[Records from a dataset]
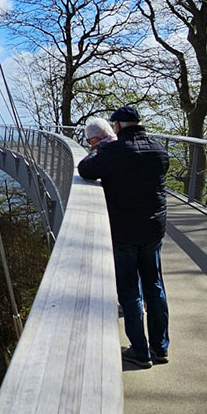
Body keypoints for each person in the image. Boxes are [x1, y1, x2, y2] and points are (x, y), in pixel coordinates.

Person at [77, 106, 170, 369]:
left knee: (130, 292)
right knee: (155, 287)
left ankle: (140, 351)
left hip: (125, 230)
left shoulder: (113, 152)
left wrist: (99, 151)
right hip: (154, 229)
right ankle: (160, 347)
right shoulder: (158, 148)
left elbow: (85, 169)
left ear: (116, 126)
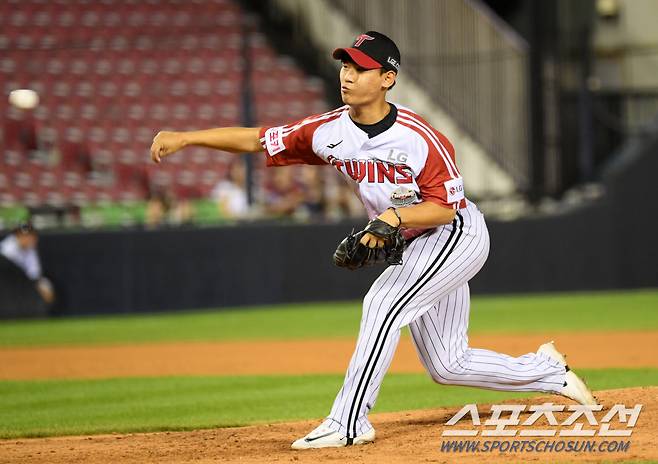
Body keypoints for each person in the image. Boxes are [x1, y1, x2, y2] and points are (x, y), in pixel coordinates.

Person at [150, 31, 597, 450]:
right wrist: (188, 138)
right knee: (448, 365)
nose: (347, 74)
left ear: (387, 79)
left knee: (381, 305)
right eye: (345, 64)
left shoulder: (420, 137)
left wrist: (389, 217)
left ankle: (349, 422)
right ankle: (548, 372)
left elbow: (444, 207)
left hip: (454, 235)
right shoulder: (328, 132)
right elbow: (258, 140)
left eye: (360, 68)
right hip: (416, 242)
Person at [0, 222, 54, 304]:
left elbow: (34, 275)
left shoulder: (31, 251)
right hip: (6, 284)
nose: (27, 238)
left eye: (29, 235)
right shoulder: (7, 249)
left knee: (45, 286)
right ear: (17, 236)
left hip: (21, 285)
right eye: (24, 235)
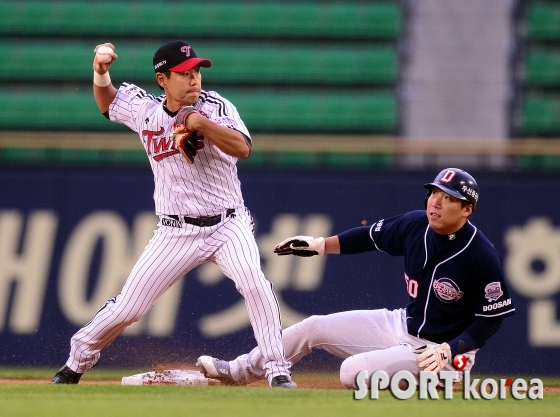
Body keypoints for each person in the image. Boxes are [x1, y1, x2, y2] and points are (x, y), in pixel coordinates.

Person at [51, 41, 296, 388]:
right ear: (163, 79)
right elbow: (108, 103)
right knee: (128, 309)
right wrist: (100, 71)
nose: (194, 79)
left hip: (228, 223)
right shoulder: (146, 112)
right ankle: (74, 365)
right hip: (174, 230)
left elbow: (243, 148)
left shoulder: (215, 106)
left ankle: (277, 370)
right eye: (184, 74)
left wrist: (200, 124)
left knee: (253, 281)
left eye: (197, 71)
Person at [197, 168, 515, 388]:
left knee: (352, 372)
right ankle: (236, 371)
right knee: (313, 327)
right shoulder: (415, 224)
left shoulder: (480, 255)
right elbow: (368, 237)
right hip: (403, 324)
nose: (435, 201)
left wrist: (450, 350)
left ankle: (446, 382)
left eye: (447, 197)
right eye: (434, 192)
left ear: (467, 210)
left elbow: (491, 319)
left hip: (440, 353)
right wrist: (320, 245)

WHAT IS BEING ASKED:
Return only the part above that opens with the line containing "nose: (27, 238)" and closes with the line containing "right wrist: (100, 71)", exactly and with both ends, skipping the pictures.

SOLUTION:
nose: (27, 238)
left eye: (29, 235)
right shoulder: (7, 249)
left knee: (45, 286)
right ear: (17, 236)
left hip: (21, 285)
right eye: (24, 235)
Body keypoints for each person in the image. Boxes are [x1, y1, x2, y2] and points are (x, y), in pixel coordinates.

Person at [51, 41, 296, 388]:
right ear: (163, 79)
right elbow: (108, 103)
right knee: (128, 309)
right wrist: (100, 71)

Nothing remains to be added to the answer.